PayPal is also extending its partnership with Facebook to include more opportunities to make direct purchases within the Facebook Messenger chat app. These moves also expand the possibilities for Venmo, which is gradually expanding its Pay with Venmo, said Brad Brodigan, vice president and general manager of retail and middle market at PayPal.
"The ecosystem PayPal is building is going to fuel some amazing commerce experiences for Venmo users," Brodigan said, noting that while Venmo currently supports only about a dozen merchants with Pay with Venmo, that number will grow soon.
Venmo users can book a hotel, order food, buy tickets and request a ride through the integrations announced so far with merchants including Munchery, Gametime, ParkingPanda, Wish, Boxed and White Castle.
"We're still testing Pay with Venmo, and moving slowly, making sure that each merchant is the right fit," Brodigan said.

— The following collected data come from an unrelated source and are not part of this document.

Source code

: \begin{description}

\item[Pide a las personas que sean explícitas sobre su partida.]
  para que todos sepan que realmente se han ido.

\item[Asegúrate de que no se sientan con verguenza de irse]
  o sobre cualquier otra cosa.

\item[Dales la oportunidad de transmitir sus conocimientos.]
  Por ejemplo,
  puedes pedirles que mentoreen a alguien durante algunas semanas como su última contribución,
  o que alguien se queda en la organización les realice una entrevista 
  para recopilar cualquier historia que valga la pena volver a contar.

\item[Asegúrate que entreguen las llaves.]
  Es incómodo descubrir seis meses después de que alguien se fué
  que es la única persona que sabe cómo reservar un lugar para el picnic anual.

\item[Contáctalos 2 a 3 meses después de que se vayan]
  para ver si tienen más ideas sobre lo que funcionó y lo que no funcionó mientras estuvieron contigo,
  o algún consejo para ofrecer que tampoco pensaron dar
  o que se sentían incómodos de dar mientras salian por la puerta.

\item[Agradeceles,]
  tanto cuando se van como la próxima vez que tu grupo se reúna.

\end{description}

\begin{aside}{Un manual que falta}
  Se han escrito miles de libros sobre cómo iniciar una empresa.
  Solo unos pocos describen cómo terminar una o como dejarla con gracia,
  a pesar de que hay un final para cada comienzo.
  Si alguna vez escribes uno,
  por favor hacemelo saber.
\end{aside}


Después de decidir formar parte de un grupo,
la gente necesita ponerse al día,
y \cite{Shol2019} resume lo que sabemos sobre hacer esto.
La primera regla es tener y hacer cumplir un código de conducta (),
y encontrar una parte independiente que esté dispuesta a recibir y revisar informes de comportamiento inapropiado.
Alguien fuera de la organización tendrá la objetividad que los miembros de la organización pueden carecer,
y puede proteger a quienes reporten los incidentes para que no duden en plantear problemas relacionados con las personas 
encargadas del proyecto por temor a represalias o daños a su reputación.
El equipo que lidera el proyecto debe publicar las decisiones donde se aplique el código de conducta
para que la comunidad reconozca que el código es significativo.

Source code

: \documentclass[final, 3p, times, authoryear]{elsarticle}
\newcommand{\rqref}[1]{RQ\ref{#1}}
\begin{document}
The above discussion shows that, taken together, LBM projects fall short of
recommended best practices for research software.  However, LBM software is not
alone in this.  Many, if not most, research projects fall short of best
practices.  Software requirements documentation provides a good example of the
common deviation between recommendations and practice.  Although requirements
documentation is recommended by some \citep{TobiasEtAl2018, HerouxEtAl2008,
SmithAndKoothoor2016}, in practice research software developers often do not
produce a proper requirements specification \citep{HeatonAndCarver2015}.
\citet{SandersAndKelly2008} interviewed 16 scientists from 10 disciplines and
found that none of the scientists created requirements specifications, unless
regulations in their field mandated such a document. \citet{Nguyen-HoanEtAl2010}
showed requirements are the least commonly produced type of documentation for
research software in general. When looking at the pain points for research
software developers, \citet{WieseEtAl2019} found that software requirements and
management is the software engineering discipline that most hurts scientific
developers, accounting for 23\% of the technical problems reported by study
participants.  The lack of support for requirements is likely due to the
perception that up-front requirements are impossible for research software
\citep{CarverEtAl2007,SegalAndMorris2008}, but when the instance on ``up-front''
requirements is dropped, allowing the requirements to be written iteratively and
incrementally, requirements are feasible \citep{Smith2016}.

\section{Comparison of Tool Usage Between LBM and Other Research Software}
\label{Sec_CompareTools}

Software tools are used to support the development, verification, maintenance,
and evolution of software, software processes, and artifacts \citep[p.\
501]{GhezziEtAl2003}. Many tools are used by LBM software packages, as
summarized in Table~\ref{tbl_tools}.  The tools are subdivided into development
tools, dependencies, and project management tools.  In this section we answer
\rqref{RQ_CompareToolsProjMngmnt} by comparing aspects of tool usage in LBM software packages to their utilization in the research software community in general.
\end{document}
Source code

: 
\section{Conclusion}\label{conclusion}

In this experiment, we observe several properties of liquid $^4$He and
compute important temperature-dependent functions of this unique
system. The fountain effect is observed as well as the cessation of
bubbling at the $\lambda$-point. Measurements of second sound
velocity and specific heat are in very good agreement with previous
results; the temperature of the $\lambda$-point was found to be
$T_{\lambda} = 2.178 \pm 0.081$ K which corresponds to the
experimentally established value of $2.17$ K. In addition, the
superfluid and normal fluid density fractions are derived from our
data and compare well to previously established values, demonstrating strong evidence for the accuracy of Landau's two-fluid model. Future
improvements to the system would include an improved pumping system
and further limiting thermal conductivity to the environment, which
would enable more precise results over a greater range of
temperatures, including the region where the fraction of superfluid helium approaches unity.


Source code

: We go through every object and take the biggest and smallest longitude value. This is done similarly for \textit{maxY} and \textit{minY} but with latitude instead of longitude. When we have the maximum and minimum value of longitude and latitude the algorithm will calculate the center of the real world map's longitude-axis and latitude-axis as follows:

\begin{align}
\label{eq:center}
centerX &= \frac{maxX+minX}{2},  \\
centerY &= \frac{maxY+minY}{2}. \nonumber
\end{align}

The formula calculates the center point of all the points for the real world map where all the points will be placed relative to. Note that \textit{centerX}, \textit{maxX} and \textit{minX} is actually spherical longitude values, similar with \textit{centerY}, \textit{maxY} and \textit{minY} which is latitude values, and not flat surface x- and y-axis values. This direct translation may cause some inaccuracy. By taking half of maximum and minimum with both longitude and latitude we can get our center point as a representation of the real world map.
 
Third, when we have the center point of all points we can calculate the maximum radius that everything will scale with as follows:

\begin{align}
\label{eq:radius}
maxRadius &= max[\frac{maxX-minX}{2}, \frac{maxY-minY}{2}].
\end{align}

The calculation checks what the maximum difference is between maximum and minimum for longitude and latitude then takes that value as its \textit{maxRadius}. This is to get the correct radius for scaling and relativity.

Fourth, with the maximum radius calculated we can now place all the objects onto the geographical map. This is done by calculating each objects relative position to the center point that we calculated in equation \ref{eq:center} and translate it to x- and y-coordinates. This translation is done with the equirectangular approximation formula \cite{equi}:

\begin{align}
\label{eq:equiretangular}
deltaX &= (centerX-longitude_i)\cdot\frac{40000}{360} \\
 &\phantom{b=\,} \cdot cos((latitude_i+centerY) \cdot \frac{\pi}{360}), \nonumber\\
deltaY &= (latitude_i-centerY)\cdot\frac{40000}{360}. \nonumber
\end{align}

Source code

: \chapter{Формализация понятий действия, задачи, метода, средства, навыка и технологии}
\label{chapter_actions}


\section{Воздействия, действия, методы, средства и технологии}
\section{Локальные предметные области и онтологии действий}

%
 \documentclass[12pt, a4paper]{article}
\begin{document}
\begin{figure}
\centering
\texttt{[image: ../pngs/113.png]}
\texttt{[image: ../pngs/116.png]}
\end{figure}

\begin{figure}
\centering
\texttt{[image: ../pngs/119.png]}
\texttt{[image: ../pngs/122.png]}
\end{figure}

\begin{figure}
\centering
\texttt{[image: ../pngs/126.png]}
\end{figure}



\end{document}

P-to-P remains Venmo's core platform and it will have plenty of competition as social commerce grows from many directions and banks steadily improve their own integrations with the card networks through their own digital wallets, which increasingly support one-click checkout on an expanding range of channels, including social media.
"Nobody is making money at P-to-P but everyone sees it now as a crucial driver of consumer engagement across a lot of platforms and they want to be part of it," said Eric Grover, an analyst with Intrepid Ventures.
ClearXchange encompasses the nation's largest banks including founders JPMorgan Chase & Co., Bank of America and Wells Fargo & Co., and by early next year 19 banks will offer Zelle, accounting for about 76 million consumers. When agreements with Fiserv Inc. and other payment companies go live later next year, more than 90% of bank accounts will connect to Zelle, clearXchange said.
PayPal has not disclosed Venmo's total number of users, but Venmo's total payment volume reached $4.9 billion in the third quarter, up 131% over the previous year.